Directions — Copy out the material below word for word, from the line containing "Over which range" down through the line containing "What is the sum of all 721399190 values?", both included. Leave the pictures out.
_ _ _ _
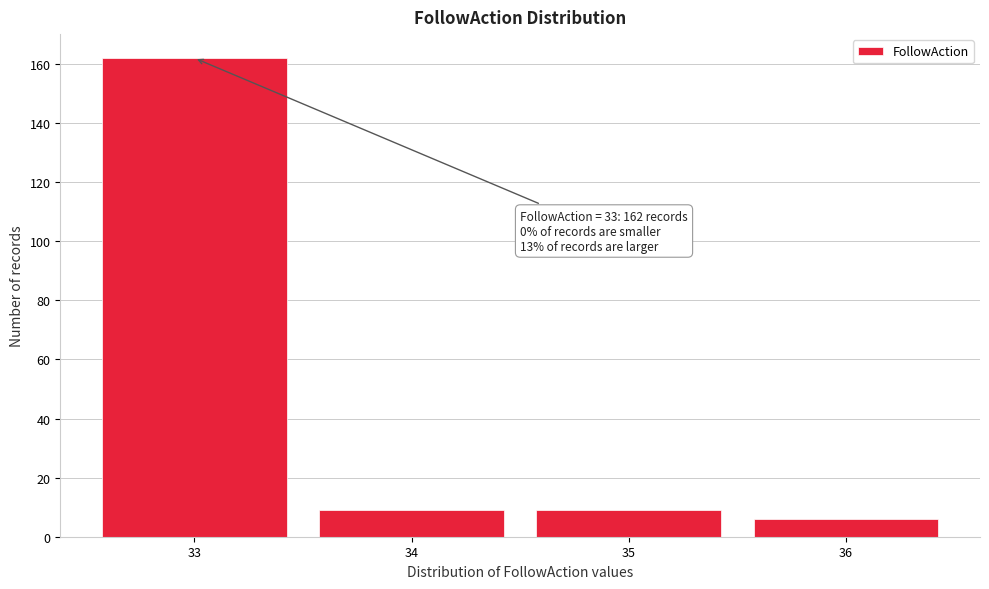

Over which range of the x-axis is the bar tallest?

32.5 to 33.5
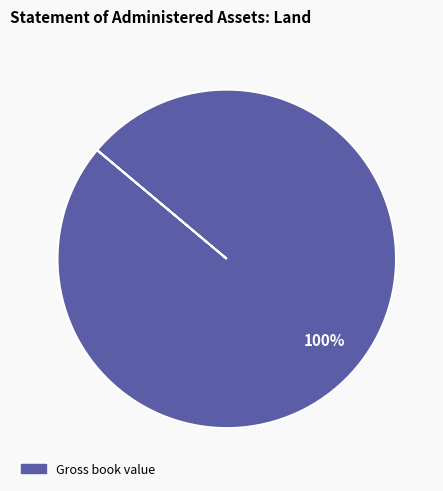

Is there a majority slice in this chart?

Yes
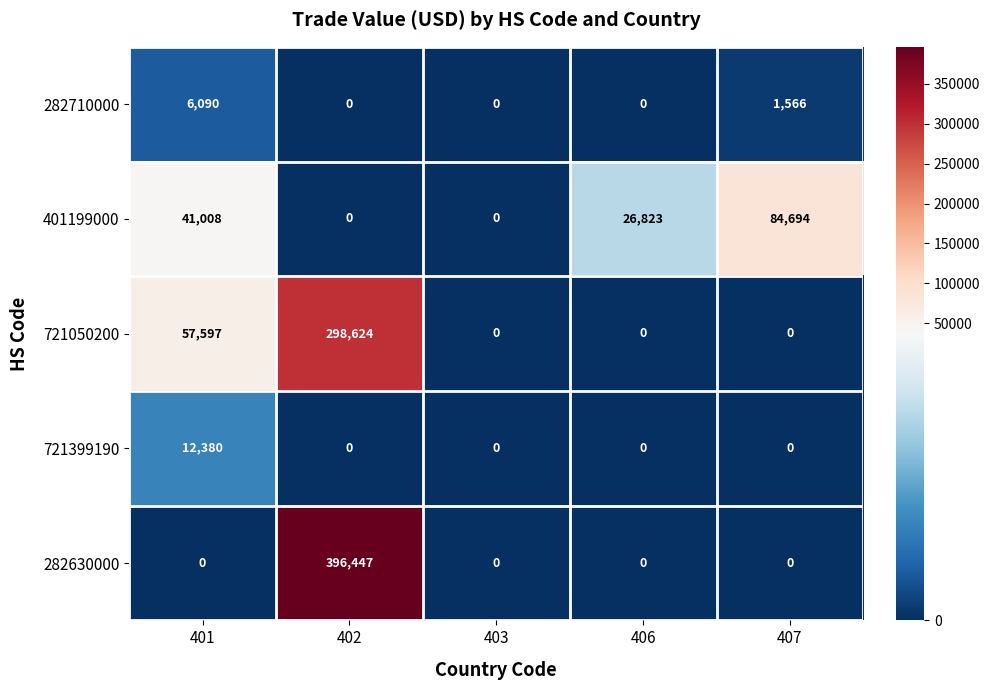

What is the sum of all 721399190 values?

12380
_ _ _ _
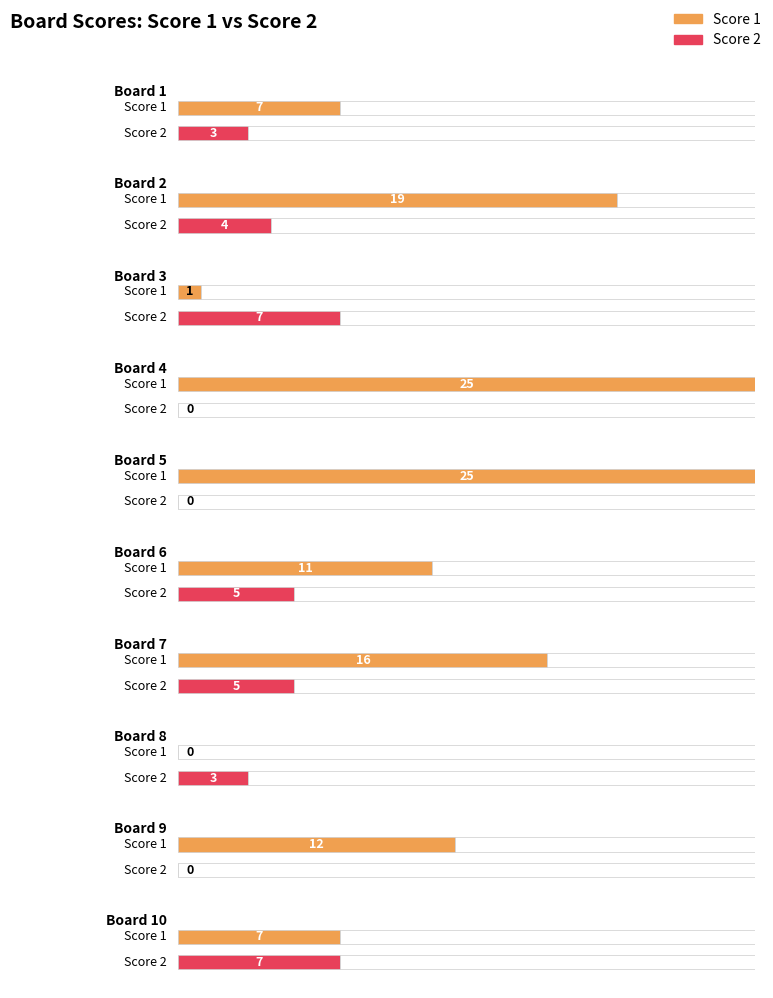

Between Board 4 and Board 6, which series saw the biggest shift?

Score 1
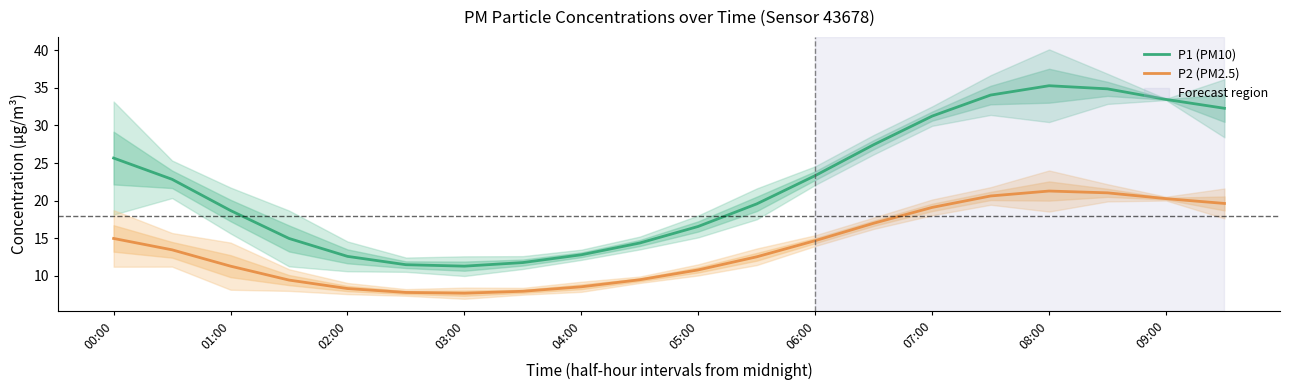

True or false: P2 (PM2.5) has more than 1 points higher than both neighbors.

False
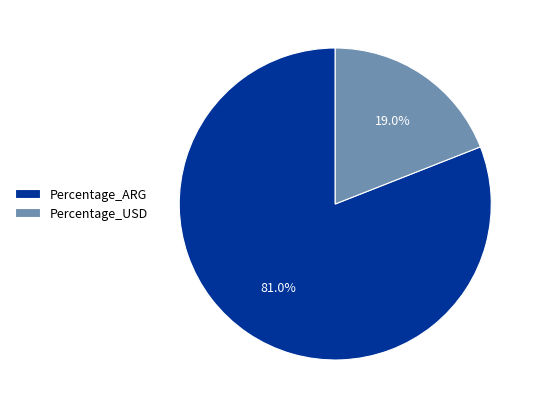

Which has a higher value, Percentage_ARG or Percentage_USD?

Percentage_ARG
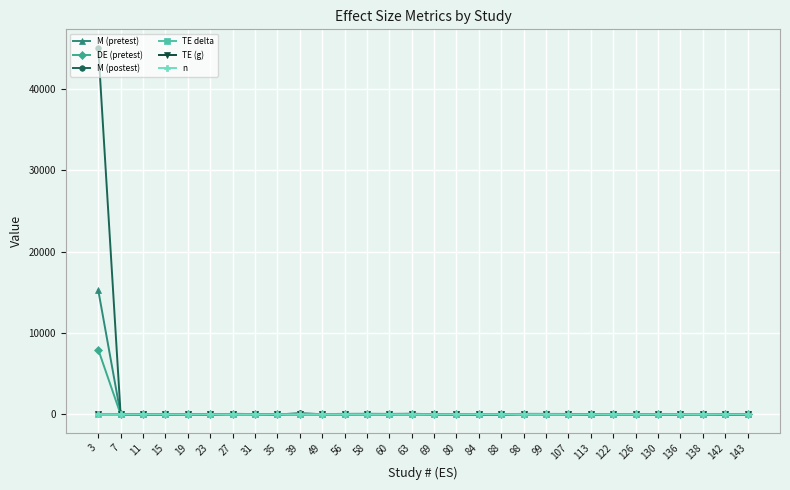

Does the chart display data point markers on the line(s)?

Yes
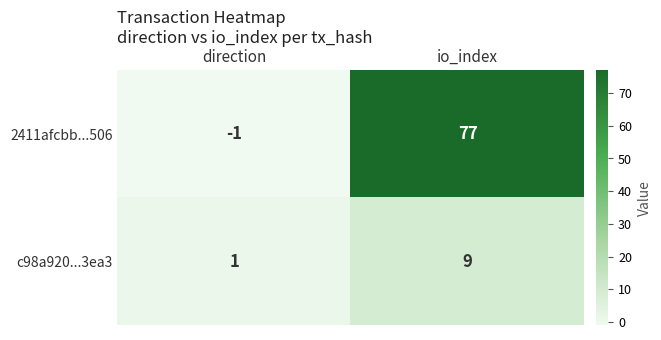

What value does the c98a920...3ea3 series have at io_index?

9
_ _ _ _
Answer below —
Over which range of the x-axis is the bar tallest?

32.5 to 33.5

Is there a majority slice in this chart?

Yes

What is the sum of all 721399190 values?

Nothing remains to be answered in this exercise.